说到最后,审神者也觉得自己用词夸张了些,不自然地咳了一声。
但是陷入思考的众刃没有注意到她的表情,而是更进一步地想象三日月在他们不知道的时候都经历了什么――尤其是审神者说过之后。
他们的姬君,在对时空的评定上,有着无法否认的权威。
“姬君,不要再卖关子了。”鹤丸托着脸道,“你叫我们来这不就是为了看三日月的任务记录吗?刻苦努力什么的都已经听腻了,而且——”
他看了一圈,“三日月没来,是你特意没让他来吧。”
鹤丸在这种事上思考总是快人一步,审神者毫不介意地一笑,对这雪白的付丧神露出一个隐晦的、意味深长的眼神。
“好吧,那我也不浪费时间了。”审神者按下播放键,“开始吧。”
荧幕上,三日月的身影只出现了一瞬,又迅速隐匿于黑暗之中,像是被不见五指的夜色吞没,也像被看不见的手拉进深渊。
大广间深沉静寂,听不见一丝呼吸。
十几秒后,荧幕出现了一点亮光,继而清晰起来,一团又一团粉色夹杂着哼哼唧唧的声音出现在众刃的视线里。
正当众刃思考这些是什么东西时,暗地里的审神者面无表情地给了狐之助一爪子:把猪崽剪进去干嘛?之前不是没有吗?
狐之助瑟瑟发抖:不是要突出三日月大人的艰辛吗?我想到第一个平行世界养猪好艰辛就临时加进去了……
审神者给了它一个冷酷的背影,重新跳上放映机,按了两下快进。
众刃奇怪审神者突然的举动,然而下一秒,他们就被画面中的情形吸引了视线。
阴暗凄冷的本丸,荒芜的庭院连杂草都没有多少,角落里的时空转换器看上去早已损坏,蒙上一层厚厚的灰尘。

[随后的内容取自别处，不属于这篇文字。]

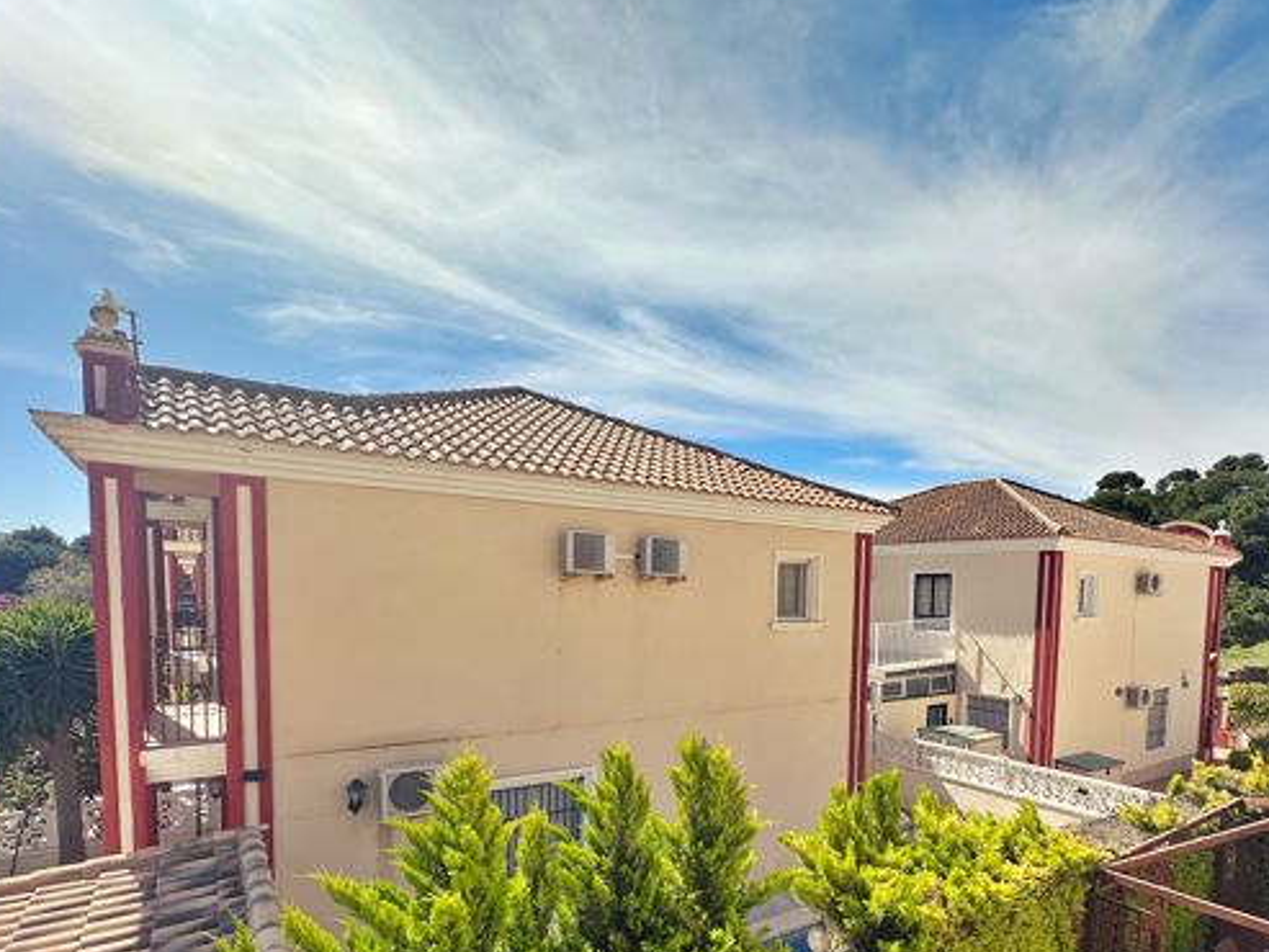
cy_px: 638
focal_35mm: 20
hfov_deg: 81.0
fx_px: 733
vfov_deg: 64.2
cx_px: 748
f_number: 2.2
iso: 40
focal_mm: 2.22
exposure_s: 1/2506
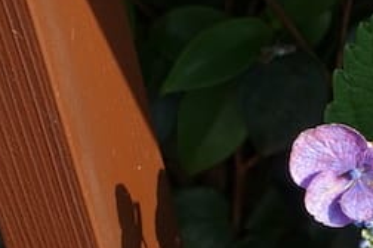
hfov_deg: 10.1
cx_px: 497
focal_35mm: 200
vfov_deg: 6.8
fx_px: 2072
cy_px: 374
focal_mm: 22.95
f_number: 5.6
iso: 125
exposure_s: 1/250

那晦暗的、像是看不到尽头的长廊渐渐靠近,拐角处骤然显露出一抹稠艳的暗红色。
很快,这个高挑的身影完全展现在画面里,容貌与穿着印证了他的身份,只是不由自主地散发出的哀绝,与他们对三日月的印象大相径庭。
付丧神好似注意到了什么,仰头看了过来,浮着血月的眼眸骇人。
众刃屏息凝神,面露怔色。难以想像被人类称颂赞叹过无数次的最美之刃沦落到此种境地,唯有那双清明的眼瞳还能证明他还是他们认识的三日月。
时之政府曾统计过刀剑付丧神暗堕的概率,拥有越高的神性,暗堕的概率也就越低。那个不知在何处的平行世界,连三日月都暗堕了的话,恐怕那座本丸也没有存在的必要了。
相比刀剑付丧神们的凝重,审神者则有些激动难耐。果然,单纯的片段剪辑配上无声的画面就已经很神了,没等开始就铺垫出了一股悲凉虐心的氛围。
放映出来的记录只是剪辑,因此,在下一秒镜头晃动过后,画面变成了检非违使劈砍三日月的肩膀,刀刃染成血红,而付丧神怀中护着暗堕的五虎退。
于是大广间里的五虎退发出了惊讶的声音,捂住嘴,眸光微微颤动。
纵使是平行世界的他,他也由衷地感受到了内心的震撼,由此悲伤到眼眶湿红。
三日月回到了那座凄冷的本丸,怀抱短刀走入房间,得到的不是问候与安抚,而是质问。
在这一瞬,审神者敏锐地察觉到多数付丧神握住了拳头,眉头皱得更紧。
终于,画面上的付丧神意识到了三日月遇见了检非违使,询问他的伤情,铠甲与衣物脱去后,展现在众刃面前的便是皮开肉绽和淋漓鲜血。
五虎退犹没有放下手,泪水已然涌了出来。他平日就很爱哭,但从来没有像现在一样难过得透不过气。
荧幕上的画面接下来飞速闪过,众刃只捕捉到了几个信息——三日月为了灵力去工作,不眠不休。
失去灵力的刀剑沉眠于本体,而三日月最终的目的,是将他们净化,重新投入到新主的手里。
最让人难以接受的,是净化后的刀剑竟然会失去这些记忆,真正地作为一振“新刀”开始新的生活。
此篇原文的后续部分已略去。